Hellmuth Costard. Das Wirkliche war zum Modell geworden

Herausgegeben und mit einem Vorwort von Lars Henrik Gass

Verlag Brinkmann & Bose, Berlin

240 Seiten, 26 Euro

Broschur, zahlreiche Abbildungen

ISBN 978-3-940048-40-0

 

 

Hellmuth Costard

Geboren am 1. November 1940 in Holzhausen bei Leipzig. 1962 begann er ein Studium der Psychologie in Hamburg, wo er 1964 seinen ersten Film, ASTA-Spot, drehte. 1967 war er Mitbegründer der „Hamburger Filmmacher Cooperative“. 1968 kam es bei den Kurzfilmtagen zum Skandal um Besonders wertvoll.
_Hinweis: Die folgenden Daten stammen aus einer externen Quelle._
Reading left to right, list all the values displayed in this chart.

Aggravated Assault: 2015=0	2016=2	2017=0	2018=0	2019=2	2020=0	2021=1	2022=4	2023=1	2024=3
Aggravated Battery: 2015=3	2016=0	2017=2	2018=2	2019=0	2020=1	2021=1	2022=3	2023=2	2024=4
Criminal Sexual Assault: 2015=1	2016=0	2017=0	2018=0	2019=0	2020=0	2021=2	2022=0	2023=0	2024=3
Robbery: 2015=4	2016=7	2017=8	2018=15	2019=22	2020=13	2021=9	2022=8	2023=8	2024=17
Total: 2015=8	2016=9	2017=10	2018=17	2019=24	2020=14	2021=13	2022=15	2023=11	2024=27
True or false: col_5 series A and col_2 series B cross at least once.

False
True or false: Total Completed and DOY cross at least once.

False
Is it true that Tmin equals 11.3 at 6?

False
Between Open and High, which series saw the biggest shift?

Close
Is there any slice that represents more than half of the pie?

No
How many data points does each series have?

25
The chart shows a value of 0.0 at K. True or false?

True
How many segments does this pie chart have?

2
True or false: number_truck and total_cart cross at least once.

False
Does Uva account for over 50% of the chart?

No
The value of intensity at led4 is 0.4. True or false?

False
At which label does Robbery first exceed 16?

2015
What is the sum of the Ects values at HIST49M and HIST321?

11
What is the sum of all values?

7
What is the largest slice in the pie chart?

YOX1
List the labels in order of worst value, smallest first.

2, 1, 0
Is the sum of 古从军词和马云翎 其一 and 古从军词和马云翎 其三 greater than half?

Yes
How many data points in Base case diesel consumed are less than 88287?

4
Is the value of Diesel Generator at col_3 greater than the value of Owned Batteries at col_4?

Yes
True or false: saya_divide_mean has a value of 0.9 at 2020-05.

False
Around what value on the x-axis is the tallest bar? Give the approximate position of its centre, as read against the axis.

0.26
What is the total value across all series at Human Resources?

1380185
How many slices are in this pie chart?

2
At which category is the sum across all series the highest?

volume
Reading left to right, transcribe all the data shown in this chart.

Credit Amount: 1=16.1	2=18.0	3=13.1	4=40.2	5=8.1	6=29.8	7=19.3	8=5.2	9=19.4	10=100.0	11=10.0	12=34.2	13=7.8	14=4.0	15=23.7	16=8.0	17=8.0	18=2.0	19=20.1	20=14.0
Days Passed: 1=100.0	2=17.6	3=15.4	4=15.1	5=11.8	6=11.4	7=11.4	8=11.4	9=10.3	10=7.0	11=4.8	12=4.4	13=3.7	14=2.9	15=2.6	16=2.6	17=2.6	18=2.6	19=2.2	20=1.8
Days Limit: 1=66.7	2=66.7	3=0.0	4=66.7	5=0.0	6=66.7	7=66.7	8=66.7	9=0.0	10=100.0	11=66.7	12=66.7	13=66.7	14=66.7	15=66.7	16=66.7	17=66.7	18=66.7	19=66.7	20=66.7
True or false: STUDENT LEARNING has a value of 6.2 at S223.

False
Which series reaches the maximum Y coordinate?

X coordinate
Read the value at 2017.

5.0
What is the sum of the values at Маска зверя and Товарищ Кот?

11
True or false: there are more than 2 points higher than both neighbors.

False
Unter anderem gewann er 1968 den Preis des Experimentalfilmfestivals Knokke für Warum hast du mich wachgeküßt und 1978 den Preis der Deutschen Filmkritik und den Fernsehpreis der Akademie der Darstellenden Künste für Der kleine Godard. Gestorben am 12. Juni 2000 in Oberhausen an den Folgen einer Krebserkrankung.

 

Der Herausgeber:

Lars Henrik Gass ist Leiter der Internationalen Kurzfilmtage Oberhausen. Er schreibt über Film und filmpolitische Themen, u.a. in FAS/FAZ, filmdienst, Freitag, springerin, Lettre International und ist Mitherausgeber der Bände „Provokation der Wirklichkeit. Das Oberhausener Manifest und die Folgen“ (2012) und „after youtube. Gespräche, Portraits, Texte zum Musikvideo nach dem Internet“ (2018) sowie Autor der Bücher „Das ortlose Kino. Über Marguerite Duras“ (2001), „Film und Kunst nach dem Kino“ (2012/2017, auf Englisch 2019) und „Filmgeschichte als Kinogeschichte. Eine kleine Theorie des Kinos“ (2019).